Seventy-seven years ago, the first shovel manufactured by the African Shovel Company appared on the South African market and today, the company - now well-known as Lasher Tools - is still making shovels of all shapes and sizes, as well as a host of similar tools. It was a firm of mining engineers, Blane & Co. Ltd., which founded African Shovel in 1928 with a factory in Barlow Street, Germiston. Shovels were followed by picks, spades forks and other garden and mining tools and the workforce, in those days, had a core of men from Sheffield, England. Sixty-four people were on the payroll by the early 1930's. Today the Lasher team consists of over six hundred able bodies all working together to produce tough, reliable tools, guaranteed.
Steel was imported from England until Iscor material became available in 1939 and ash handles were also imported until experiments with local timber proved successful. Even stinkwood was tried! The Second World War produced supply problems of course and local materials had to be used almost exclusively, although it had been company policy to use local material wherever possible from the beginning.

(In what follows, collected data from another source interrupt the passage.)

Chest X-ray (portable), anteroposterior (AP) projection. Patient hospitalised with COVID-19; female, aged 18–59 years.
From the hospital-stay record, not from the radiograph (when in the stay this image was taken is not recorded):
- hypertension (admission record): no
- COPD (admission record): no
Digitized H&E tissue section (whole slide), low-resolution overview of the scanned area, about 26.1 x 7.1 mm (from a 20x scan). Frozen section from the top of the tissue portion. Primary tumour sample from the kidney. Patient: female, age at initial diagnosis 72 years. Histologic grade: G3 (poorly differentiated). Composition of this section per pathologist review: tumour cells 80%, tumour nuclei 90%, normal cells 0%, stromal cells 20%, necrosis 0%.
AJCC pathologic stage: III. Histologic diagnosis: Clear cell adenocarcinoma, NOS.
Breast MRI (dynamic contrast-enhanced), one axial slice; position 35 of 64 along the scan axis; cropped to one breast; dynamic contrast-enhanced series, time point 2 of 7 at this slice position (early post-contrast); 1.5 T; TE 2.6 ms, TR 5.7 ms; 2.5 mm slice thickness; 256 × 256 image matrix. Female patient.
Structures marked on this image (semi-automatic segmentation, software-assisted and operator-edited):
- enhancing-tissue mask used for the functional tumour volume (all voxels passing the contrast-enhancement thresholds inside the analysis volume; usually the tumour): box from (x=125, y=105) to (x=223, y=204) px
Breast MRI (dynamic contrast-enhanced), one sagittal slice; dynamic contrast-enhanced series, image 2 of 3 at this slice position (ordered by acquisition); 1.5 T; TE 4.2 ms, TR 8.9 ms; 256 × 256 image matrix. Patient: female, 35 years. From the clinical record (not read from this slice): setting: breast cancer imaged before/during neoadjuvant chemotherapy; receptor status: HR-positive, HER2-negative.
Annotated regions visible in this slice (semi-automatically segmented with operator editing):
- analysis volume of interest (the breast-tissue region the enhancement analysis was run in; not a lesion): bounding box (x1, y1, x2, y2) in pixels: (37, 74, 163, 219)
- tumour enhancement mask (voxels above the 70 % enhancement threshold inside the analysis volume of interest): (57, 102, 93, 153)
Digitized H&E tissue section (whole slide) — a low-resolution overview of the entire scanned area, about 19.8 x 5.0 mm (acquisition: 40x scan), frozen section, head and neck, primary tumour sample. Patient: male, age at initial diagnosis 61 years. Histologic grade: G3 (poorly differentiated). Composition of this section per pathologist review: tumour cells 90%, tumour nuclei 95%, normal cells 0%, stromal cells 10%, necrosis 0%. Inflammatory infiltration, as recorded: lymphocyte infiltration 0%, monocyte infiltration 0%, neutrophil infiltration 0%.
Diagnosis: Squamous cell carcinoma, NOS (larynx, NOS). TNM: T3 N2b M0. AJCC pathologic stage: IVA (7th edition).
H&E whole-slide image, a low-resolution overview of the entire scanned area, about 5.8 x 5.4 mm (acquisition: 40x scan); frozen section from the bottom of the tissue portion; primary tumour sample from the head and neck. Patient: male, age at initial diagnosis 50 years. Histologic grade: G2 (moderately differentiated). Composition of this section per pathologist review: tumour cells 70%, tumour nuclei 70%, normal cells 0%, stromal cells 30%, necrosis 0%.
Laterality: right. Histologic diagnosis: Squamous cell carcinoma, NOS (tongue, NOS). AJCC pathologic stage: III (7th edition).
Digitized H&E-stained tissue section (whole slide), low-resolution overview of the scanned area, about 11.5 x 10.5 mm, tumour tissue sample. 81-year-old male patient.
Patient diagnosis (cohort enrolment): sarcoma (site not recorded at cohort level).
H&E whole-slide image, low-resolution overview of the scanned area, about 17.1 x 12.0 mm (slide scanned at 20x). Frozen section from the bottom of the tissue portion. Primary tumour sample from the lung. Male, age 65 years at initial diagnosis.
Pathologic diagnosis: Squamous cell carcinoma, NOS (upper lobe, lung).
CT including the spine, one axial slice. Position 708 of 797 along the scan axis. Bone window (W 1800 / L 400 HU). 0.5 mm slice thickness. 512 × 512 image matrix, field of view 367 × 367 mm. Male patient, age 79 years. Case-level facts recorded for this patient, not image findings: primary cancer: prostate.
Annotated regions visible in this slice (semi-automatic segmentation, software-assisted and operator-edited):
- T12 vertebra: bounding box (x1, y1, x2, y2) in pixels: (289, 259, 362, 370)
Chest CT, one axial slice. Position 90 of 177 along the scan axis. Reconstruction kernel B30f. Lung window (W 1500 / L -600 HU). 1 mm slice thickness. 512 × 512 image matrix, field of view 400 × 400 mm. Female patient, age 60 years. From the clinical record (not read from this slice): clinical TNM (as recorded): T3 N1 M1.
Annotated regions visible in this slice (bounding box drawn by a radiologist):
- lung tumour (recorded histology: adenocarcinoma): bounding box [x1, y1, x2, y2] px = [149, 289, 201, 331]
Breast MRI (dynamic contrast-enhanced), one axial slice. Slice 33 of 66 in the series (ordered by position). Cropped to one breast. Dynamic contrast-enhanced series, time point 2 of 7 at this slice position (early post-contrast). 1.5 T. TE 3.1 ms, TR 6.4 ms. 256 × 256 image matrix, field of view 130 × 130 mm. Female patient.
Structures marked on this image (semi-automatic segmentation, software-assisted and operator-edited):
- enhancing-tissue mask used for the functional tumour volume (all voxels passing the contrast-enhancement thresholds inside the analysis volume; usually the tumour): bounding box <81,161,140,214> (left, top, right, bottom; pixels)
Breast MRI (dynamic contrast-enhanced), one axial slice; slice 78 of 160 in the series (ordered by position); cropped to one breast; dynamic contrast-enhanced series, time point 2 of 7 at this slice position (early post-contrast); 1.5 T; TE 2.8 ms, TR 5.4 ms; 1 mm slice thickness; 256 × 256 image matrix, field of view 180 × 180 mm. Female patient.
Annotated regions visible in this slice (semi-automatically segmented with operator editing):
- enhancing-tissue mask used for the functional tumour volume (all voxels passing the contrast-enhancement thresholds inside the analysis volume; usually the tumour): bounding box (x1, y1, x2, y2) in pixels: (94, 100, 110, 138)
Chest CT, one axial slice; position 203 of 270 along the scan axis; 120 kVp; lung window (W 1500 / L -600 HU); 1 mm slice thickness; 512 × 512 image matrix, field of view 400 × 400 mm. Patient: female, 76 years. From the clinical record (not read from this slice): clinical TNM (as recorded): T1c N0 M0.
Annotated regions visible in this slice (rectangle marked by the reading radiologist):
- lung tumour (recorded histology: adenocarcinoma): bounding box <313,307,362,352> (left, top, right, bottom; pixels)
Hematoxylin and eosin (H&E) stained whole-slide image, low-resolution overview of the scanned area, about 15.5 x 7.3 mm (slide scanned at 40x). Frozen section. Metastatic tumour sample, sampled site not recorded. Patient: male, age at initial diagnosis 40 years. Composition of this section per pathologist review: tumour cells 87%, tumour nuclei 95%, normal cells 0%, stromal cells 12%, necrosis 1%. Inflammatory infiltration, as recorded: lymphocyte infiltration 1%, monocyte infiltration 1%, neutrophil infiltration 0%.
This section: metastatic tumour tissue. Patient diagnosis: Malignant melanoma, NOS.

Not only did the firm survive those trying times, but in 1950, built a second factory in what was then Aerodrome Road (now Sigma Road, Industries West, Germiston). Spear & Jackson of England (which held a minority shareholding in the firm) opened a saw factory in Vanderbijlpark in 1948, which was taken over by African Shovel in 1962 and, at the same time, Blane & Co. - which was already handling sales and marketing of the shovel division - took on Spear & Jackson saws as well. In 1971, the Norton Group took a controlling interest in African Shovel Co. and the name was changed to Lasher Tools. The task of removing rock and rubble with shovels was known as lashing and the Scottish miners who came to South Africa at the turn of the last century, were known as Lashers. Lasher Tools finally became a wholly owned subsidiary of Norton in 1973. Growth from this period demanded new factory premises, which were built in Ladysmith. Here, saws, blades and cane knives are made. Current manufacturing facilities can supply the whole South African market as well as providing sufficient volume for export. With home markets firmly established in mining, building and construction, agriculture and forestry and the DIY market, exports have been an important part of growing the business for the past twenty-five years. Today, some fifteen percent of production goes overseas; UK, Europe, the Americas, the Pacific Islands, New Zealand, Australia, Africa and Indian Ocean Islands.